**EXERCISE DIRECTIONS**.
Each of the entries below needs to be given again exactly.

**RECORDS**.
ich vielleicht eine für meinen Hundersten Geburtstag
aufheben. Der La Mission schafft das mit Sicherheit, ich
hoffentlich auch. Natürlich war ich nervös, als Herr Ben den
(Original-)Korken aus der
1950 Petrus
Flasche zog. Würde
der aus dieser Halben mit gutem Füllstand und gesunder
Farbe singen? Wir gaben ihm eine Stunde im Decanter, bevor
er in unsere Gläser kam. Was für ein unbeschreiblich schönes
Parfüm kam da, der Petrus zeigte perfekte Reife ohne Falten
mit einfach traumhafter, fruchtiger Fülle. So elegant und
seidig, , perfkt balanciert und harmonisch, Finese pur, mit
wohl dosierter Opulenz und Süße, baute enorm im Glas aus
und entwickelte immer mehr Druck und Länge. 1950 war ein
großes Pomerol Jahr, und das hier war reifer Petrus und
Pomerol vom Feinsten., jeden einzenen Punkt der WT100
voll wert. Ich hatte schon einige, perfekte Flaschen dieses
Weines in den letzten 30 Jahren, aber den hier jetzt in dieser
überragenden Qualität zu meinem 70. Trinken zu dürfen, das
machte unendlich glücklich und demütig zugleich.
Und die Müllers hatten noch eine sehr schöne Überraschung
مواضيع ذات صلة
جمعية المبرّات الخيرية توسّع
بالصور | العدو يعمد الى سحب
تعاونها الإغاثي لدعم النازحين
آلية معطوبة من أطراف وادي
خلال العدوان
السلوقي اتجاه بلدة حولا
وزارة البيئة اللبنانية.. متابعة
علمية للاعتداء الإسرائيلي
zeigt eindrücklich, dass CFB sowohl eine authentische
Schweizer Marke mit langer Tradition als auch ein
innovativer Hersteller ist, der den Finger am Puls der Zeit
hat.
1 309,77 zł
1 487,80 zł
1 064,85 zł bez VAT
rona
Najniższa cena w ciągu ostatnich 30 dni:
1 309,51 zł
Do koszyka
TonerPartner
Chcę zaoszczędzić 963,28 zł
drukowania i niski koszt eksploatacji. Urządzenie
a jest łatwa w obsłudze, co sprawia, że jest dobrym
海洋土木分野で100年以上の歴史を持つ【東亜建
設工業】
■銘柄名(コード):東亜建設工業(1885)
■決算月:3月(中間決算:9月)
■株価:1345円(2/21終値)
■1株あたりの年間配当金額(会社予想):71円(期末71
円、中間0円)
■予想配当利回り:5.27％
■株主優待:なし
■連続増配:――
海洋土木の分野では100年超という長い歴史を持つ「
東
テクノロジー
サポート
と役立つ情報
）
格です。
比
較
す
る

**RESPONSE**.
ich vielleicht eine für meinen Hundersten Geburtstag
aufheben. Der La Mission schafft das mit Sicherheit, ich
hoffentlich auch. Natürlich war ich nervös, als Herr Ben den
(Original-)Korken aus der
1950 Petrus
Flasche zog. Würde
der aus dieser Halben mit gutem Füllstand und gesunder
Farbe singen? Wir gaben ihm eine Stunde im Decanter, bevor
er in unsere Gläser kam. Was für ein unbeschreiblich schönes
Parfüm kam da, der Petrus zeigte perfekte Reife ohne Falten
mit einfach traumhafter, fruchtiger Fülle. So elegant und
seidig, , perfkt balanciert und harmonisch, Finese pur, mit
wohl dosierter Opulenz und Süße, baute enorm im Glas aus
und entwickelte immer mehr Druck und Länge. 1950 war ein
großes Pomerol Jahr, und das hier war reifer Petrus und
Pomerol vom Feinsten., jeden einzenen Punkt der WT100
voll wert. Ich hatte schon einige, perfekte Flaschen dieses
Weines in den letzten 30 Jahren, aber den hier jetzt in dieser
überragenden Qualität zu meinem 70. Trinken zu dürfen, das
machte unendlich glücklich und demütig zugleich.
Und die Müllers hatten noch eine sehr schöne Überraschung
مواضيع ذات صلة
جمعية المبرّات الخيرية توسّع
بالصور | العدو يعمد الى سحب
تعاونها الإغاثي لدعم النازحين
آلية معطوبة من أطراف وادي
خلال العدوان
السلوقي اتجاه بلدة حولا
وزارة البيئة اللبنانية.. متابعة
علمية للاعتداء الإسرائيلي
zeigt eindrücklich, dass CFB sowohl eine authentische
Schweizer Marke mit langer Tradition als auch ein
innovativer Hersteller ist, der den Finger am Puls der Zeit
hat.
1 309,77 zł
1 487,80 zł
1 064,85 zł bez VAT
rona
Najniższa cena w ciągu ostatnich 30 dni:
1 309,51 zł
Do koszyka
TonerPartner
Chcę zaoszczędzić 963,28 zł
drukowania i niski koszt eksploatacji. Urządzenie
a jest łatwa w obsłudze, co sprawia, że jest dobrym
海洋土木分野で100年以上の歴史を持つ【東亜建
設工業】
■銘柄名(コード):東亜建設工業(1885)
■決算月:3月(中間決算:9月)
■株価:1345円(2/21終値)
■1株あたりの年間配当金額(会社予想):71円(期末71
円、中間0円)
■予想配当利回り:5.27％
■株主優待:なし
■連続増配:――
海洋土木の分野では100年超という長い歴史を持つ「
東
テクノロジー
サポート
と役立つ情報
）
格です。
比
較
す
る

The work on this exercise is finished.